Keypoint coordinate data:
▼

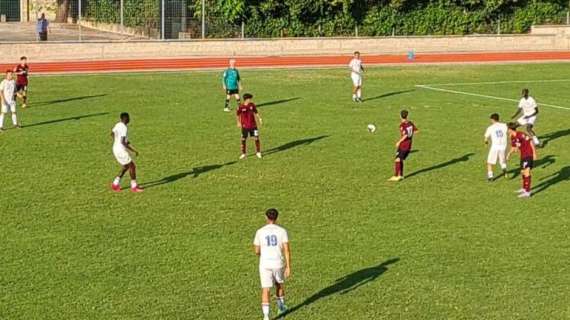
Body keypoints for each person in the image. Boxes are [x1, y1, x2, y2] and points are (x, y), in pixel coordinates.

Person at [253, 208, 291, 320]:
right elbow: (287, 250)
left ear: (266, 217)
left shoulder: (260, 231)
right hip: (278, 263)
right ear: (277, 218)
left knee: (266, 289)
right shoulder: (282, 231)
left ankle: (266, 316)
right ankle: (281, 307)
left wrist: (262, 253)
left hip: (265, 264)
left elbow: (256, 250)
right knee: (279, 284)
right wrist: (288, 266)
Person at [111, 113, 143, 193]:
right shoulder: (124, 127)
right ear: (125, 118)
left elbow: (112, 134)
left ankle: (115, 184)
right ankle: (134, 186)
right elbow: (122, 142)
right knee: (132, 166)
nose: (129, 119)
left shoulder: (118, 124)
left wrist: (117, 141)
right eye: (128, 118)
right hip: (120, 150)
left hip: (115, 148)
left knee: (126, 166)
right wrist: (133, 150)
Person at [507, 122, 537, 198]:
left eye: (508, 129)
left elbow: (530, 142)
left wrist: (534, 153)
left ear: (510, 129)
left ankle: (528, 192)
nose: (507, 131)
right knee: (522, 172)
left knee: (527, 172)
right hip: (523, 155)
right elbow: (514, 148)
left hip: (528, 154)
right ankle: (524, 188)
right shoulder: (512, 137)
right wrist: (509, 154)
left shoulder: (521, 134)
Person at [388, 110, 418, 182]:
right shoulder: (410, 123)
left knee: (397, 159)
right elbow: (416, 131)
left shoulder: (403, 125)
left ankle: (396, 176)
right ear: (407, 115)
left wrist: (399, 141)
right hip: (408, 145)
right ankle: (400, 175)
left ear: (400, 116)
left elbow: (405, 135)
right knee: (400, 159)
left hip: (404, 145)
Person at [237, 93, 262, 159]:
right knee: (243, 139)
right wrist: (238, 122)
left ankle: (258, 152)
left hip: (253, 126)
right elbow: (238, 114)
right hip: (245, 126)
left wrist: (259, 118)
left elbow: (256, 112)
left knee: (256, 138)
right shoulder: (241, 106)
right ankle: (243, 153)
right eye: (249, 99)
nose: (250, 100)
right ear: (246, 99)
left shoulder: (252, 105)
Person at [484, 113, 508, 181]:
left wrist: (486, 143)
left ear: (492, 119)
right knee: (502, 161)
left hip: (495, 146)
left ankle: (490, 176)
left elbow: (486, 138)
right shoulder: (504, 125)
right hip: (503, 146)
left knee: (489, 162)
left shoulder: (490, 128)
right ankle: (504, 168)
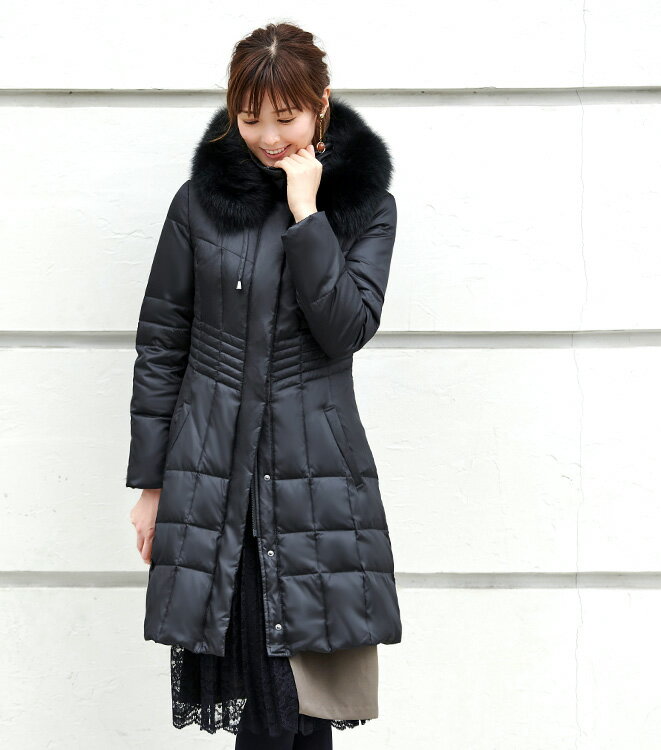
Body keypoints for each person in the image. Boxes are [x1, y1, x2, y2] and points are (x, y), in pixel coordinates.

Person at [126, 21, 402, 749]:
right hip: (215, 484)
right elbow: (162, 343)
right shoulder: (198, 204)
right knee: (269, 707)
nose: (269, 138)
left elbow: (345, 328)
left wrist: (309, 214)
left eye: (286, 117)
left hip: (316, 485)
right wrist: (151, 485)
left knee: (304, 712)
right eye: (251, 120)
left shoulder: (365, 207)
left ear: (321, 105)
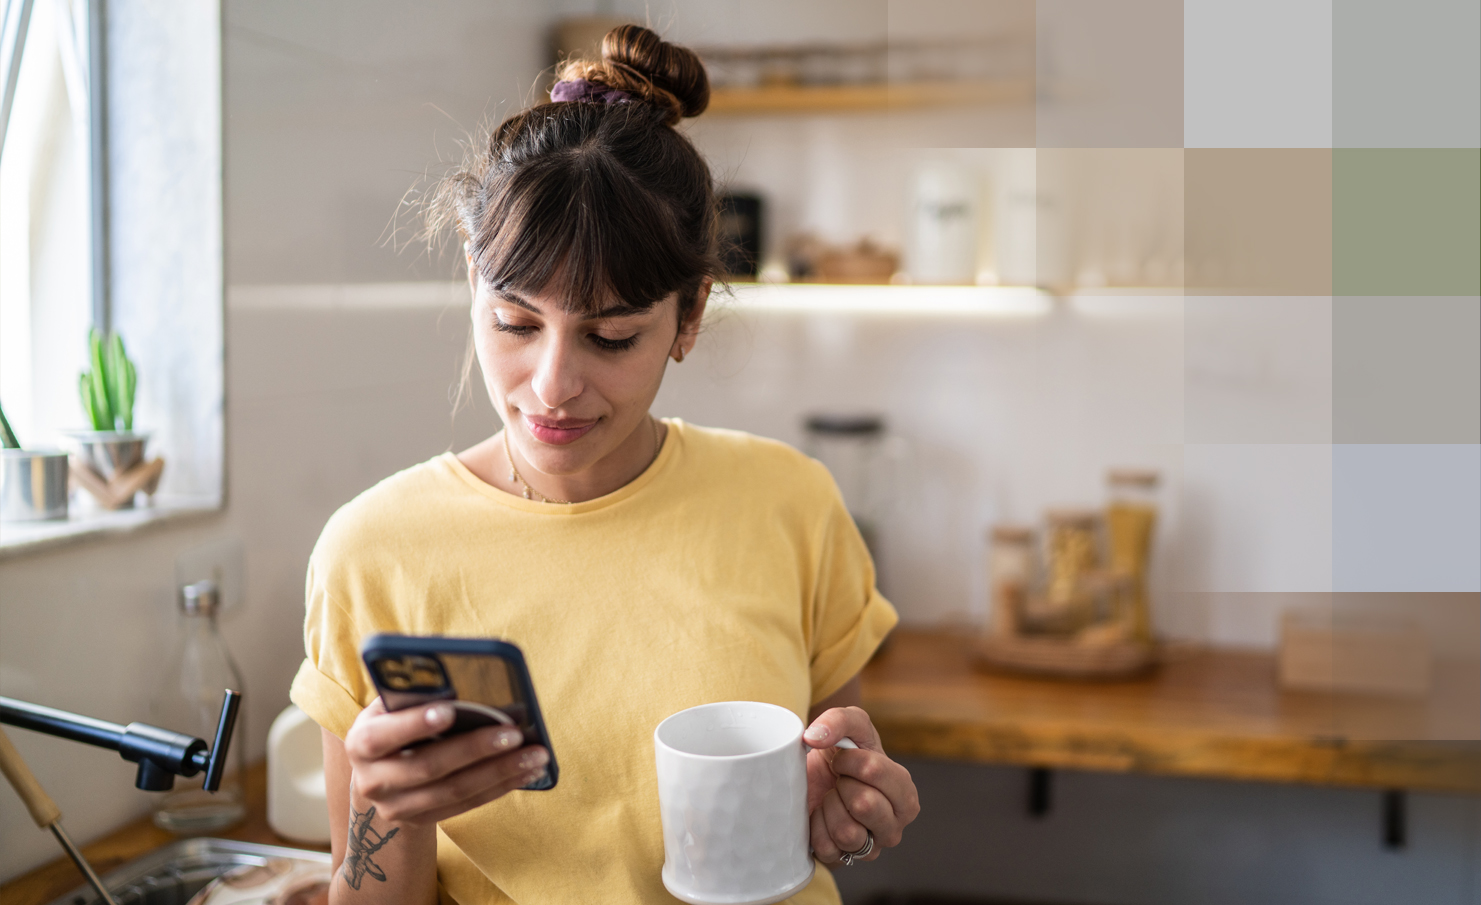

▲

= WHAT YOU HAVE TO DO =
When you copy the entries above, reproduce each line exactly and leave out any pictures.

= WRITTEN SOLUTION =
Body keypoints for each person in the image. Boxes are [x1, y1, x2, y2] and points are (x, y), in pixel coordinates.

Person at [253, 208, 291, 320]:
right elbow: (287, 250)
left ear: (266, 217)
left shoulder: (260, 231)
right hip: (278, 263)
right ear: (277, 218)
left knee: (266, 289)
right shoulder: (282, 231)
left ankle: (266, 316)
right ankle: (281, 307)
left wrist: (262, 253)
left hip: (265, 264)
left elbow: (256, 250)
right knee: (279, 284)
right wrist: (288, 266)
Person at [111, 113, 143, 193]:
right shoulder: (124, 127)
right ear: (125, 118)
left elbow: (112, 134)
left ankle: (115, 184)
right ankle: (134, 186)
right elbow: (122, 142)
right knee: (132, 166)
nose: (129, 119)
left shoulder: (118, 124)
left wrist: (117, 141)
right eye: (128, 118)
right hip: (120, 150)
left hip: (115, 148)
left knee: (126, 166)
right wrist: (133, 150)
Person at [507, 122, 537, 198]:
left eye: (508, 129)
left elbow: (530, 142)
left wrist: (534, 153)
left ear: (510, 129)
left ankle: (528, 192)
nose: (507, 131)
right knee: (522, 172)
left knee: (527, 172)
right hip: (523, 155)
right elbow: (514, 148)
left hip: (528, 154)
right ankle: (524, 188)
right shoulder: (512, 137)
right wrist: (509, 154)
left shoulder: (521, 134)
Person at [388, 110, 418, 182]:
right shoulder: (410, 123)
left knee: (397, 159)
right elbow: (416, 131)
left shoulder: (403, 125)
left ankle: (396, 176)
right ear: (407, 115)
left wrist: (399, 141)
right hip: (408, 145)
right ankle: (400, 175)
left ear: (400, 116)
left elbow: (405, 135)
right knee: (400, 159)
left hip: (404, 145)
Person at [237, 93, 262, 159]:
right knee: (243, 139)
right wrist: (238, 122)
left ankle: (258, 152)
left hip: (253, 126)
right elbow: (238, 114)
right hip: (245, 126)
left wrist: (259, 118)
left elbow: (256, 112)
left knee: (256, 138)
right shoulder: (241, 106)
right ankle: (243, 153)
right eye: (249, 99)
nose: (250, 100)
right ear: (246, 99)
left shoulder: (252, 105)
Person at [484, 113, 508, 181]:
left wrist: (486, 143)
left ear: (492, 119)
right knee: (502, 161)
left hip: (495, 146)
left ankle: (490, 176)
left elbow: (486, 138)
right shoulder: (504, 125)
right hip: (503, 146)
left knee: (489, 162)
left shoulder: (490, 128)
right ankle: (504, 168)
Body keypoints for each person in the image. Boxes are [x1, y1, x2, y2] and points are (x, y), in pixel coordinates.

Person at [126, 21, 402, 749]:
right hip: (215, 484)
right elbow: (162, 343)
right shoulder: (198, 204)
right knee: (269, 707)
nose: (269, 138)
left elbow: (345, 328)
left wrist: (309, 214)
left eye: (286, 117)
left hip: (316, 485)
right wrist: (151, 485)
left knee: (304, 712)
right eye: (251, 120)
left shoulder: (365, 207)
left ear: (321, 105)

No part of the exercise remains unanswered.